-- Opening Marker --

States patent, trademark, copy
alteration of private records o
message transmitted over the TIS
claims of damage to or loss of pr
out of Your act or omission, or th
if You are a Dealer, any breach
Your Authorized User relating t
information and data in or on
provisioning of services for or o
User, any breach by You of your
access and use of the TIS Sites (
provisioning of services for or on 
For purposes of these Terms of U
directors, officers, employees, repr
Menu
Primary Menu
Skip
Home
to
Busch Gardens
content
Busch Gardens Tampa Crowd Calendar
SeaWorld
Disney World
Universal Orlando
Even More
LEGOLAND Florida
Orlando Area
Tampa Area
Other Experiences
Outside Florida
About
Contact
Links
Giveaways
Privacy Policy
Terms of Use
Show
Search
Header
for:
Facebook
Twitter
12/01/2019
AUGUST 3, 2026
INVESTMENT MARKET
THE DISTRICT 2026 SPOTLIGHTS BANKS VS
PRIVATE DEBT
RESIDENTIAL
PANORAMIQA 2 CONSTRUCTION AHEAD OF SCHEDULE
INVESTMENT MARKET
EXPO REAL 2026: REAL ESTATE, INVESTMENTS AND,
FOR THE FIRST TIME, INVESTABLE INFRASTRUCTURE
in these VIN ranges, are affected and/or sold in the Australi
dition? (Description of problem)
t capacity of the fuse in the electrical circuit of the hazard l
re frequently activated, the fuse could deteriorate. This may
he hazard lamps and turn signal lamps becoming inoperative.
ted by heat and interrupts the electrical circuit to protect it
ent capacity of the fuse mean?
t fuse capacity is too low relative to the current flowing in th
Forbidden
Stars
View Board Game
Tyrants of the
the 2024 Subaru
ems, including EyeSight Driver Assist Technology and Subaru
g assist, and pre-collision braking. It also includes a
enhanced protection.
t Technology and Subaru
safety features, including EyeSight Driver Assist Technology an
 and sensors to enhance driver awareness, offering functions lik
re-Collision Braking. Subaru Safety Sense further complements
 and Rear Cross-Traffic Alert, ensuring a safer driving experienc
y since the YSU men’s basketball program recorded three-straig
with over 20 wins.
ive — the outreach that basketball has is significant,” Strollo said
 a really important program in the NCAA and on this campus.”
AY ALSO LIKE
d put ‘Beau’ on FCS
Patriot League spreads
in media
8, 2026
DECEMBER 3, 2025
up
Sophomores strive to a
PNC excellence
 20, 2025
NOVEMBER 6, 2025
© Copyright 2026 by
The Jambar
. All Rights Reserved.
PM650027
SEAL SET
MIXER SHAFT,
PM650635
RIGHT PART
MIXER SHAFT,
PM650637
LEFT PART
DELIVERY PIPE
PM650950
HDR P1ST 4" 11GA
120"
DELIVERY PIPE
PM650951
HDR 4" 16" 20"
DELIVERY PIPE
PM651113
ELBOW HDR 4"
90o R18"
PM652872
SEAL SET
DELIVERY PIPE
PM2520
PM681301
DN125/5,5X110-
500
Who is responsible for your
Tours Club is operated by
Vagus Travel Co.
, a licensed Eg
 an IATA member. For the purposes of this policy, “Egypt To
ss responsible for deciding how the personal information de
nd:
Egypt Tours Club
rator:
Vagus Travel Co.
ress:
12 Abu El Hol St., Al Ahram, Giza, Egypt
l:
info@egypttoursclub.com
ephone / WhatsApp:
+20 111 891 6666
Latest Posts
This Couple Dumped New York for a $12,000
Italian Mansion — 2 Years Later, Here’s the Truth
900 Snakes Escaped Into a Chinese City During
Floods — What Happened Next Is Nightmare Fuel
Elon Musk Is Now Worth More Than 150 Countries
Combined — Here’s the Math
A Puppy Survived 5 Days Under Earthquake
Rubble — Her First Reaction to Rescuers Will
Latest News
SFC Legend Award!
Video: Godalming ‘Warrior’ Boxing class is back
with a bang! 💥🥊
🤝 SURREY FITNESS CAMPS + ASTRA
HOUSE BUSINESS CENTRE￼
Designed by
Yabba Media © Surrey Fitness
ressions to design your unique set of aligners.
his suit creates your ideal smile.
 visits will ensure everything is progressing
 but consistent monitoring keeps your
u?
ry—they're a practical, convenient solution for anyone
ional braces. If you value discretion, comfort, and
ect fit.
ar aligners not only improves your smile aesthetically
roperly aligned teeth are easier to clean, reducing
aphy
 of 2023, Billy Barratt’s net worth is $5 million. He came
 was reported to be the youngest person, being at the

-- Closing Marker --

_Problem statement_.
Update the text of every item above by replacing "Godalming" with "Guildford" and leave everything else unchanged. Omit the pictures from your answer.

_Exercise result_.
States patent, trademark, copy
alteration of private records o
message transmitted over the TIS
claims of damage to or loss of pr
out of Your act or omission, or th
if You are a Dealer, any breach
Your Authorized User relating t
information and data in or on
provisioning of services for or o
User, any breach by You of your
access and use of the TIS Sites (
provisioning of services for or on 
For purposes of these Terms of U
directors, officers, employees, repr
Menu
Primary Menu
Skip
Home
to
Busch Gardens
content
Busch Gardens Tampa Crowd Calendar
SeaWorld
Disney World
Universal Orlando
Even More
LEGOLAND Florida
Orlando Area
Tampa Area
Other Experiences
Outside Florida
About
Contact
Links
Giveaways
Privacy Policy
Terms of Use
Show
Search
Header
for:
Facebook
Twitter
12/01/2019
AUGUST 3, 2026
INVESTMENT MARKET
THE DISTRICT 2026 SPOTLIGHTS BANKS VS
PRIVATE DEBT
RESIDENTIAL
PANORAMIQA 2 CONSTRUCTION AHEAD OF SCHEDULE
INVESTMENT MARKET
EXPO REAL 2026: REAL ESTATE, INVESTMENTS AND,
FOR THE FIRST TIME, INVESTABLE INFRASTRUCTURE
in these VIN ranges, are affected and/or sold in the Australi
dition? (Description of problem)
t capacity of the fuse in the electrical circuit of the hazard l
re frequently activated, the fuse could deteriorate. This may
he hazard lamps and turn signal lamps becoming inoperative.
ted by heat and interrupts the electrical circuit to protect it
ent capacity of the fuse mean?
t fuse capacity is too low relative to the current flowing in th
Forbidden
Stars
View Board Game
Tyrants of the
the 2024 Subaru
ems, including EyeSight Driver Assist Technology and Subaru
g assist, and pre-collision braking. It also includes a
enhanced protection.
t Technology and Subaru
safety features, including EyeSight Driver Assist Technology an
 and sensors to enhance driver awareness, offering functions lik
re-Collision Braking. Subaru Safety Sense further complements
 and Rear Cross-Traffic Alert, ensuring a safer driving experienc
y since the YSU men’s basketball program recorded three-straig
with over 20 wins.
ive — the outreach that basketball has is significant,” Strollo said
 a really important program in the NCAA and on this campus.”
AY ALSO LIKE
d put ‘Beau’ on FCS
Patriot League spreads
in media
8, 2026
DECEMBER 3, 2025
up
Sophomores strive to a
PNC excellence
 20, 2025
NOVEMBER 6, 2025
© Copyright 2026 by
The Jambar
. All Rights Reserved.
PM650027
SEAL SET
MIXER SHAFT,
PM650635
RIGHT PART
MIXER SHAFT,
PM650637
LEFT PART
DELIVERY PIPE
PM650950
HDR P1ST 4" 11GA
120"
DELIVERY PIPE
PM650951
HDR 4" 16" 20"
DELIVERY PIPE
PM651113
ELBOW HDR 4"
90o R18"
PM652872
SEAL SET
DELIVERY PIPE
PM2520
PM681301
DN125/5,5X110-
500
Who is responsible for your
Tours Club is operated by
Vagus Travel Co.
, a licensed Eg
 an IATA member. For the purposes of this policy, “Egypt To
ss responsible for deciding how the personal information de
nd:
Egypt Tours Club
rator:
Vagus Travel Co.
ress:
12 Abu El Hol St., Al Ahram, Giza, Egypt
l:
info@egypttoursclub.com
ephone / WhatsApp:
+20 111 891 6666
Latest Posts
This Couple Dumped New York for a $12,000
Italian Mansion — 2 Years Later, Here’s the Truth
900 Snakes Escaped Into a Chinese City During
Floods — What Happened Next Is Nightmare Fuel
Elon Musk Is Now Worth More Than 150 Countries
Combined — Here’s the Math
A Puppy Survived 5 Days Under Earthquake
Rubble — Her First Reaction to Rescuers Will
Latest News
SFC Legend Award!
Video: Guildford ‘Warrior’ Boxing class is back
with a bang! 💥🥊
🤝 SURREY FITNESS CAMPS + ASTRA
HOUSE BUSINESS CENTRE
Designed by
Yabba Media © Surrey Fitness
ressions to design your unique set of aligners.
his suit creates your ideal smile.
 visits will ensure everything is progressing
 but consistent monitoring keeps your
u?
ry—they're a practical, convenient solution for anyone
ional braces. If you value discretion, comfort, and
ect fit.
ar aligners not only improves your smile aesthetically
roperly aligned teeth are easier to clean, reducing
aphy
 of 2023, Billy Barratt’s net worth is $5 million. He came
 was reported to be the youngest person, being at the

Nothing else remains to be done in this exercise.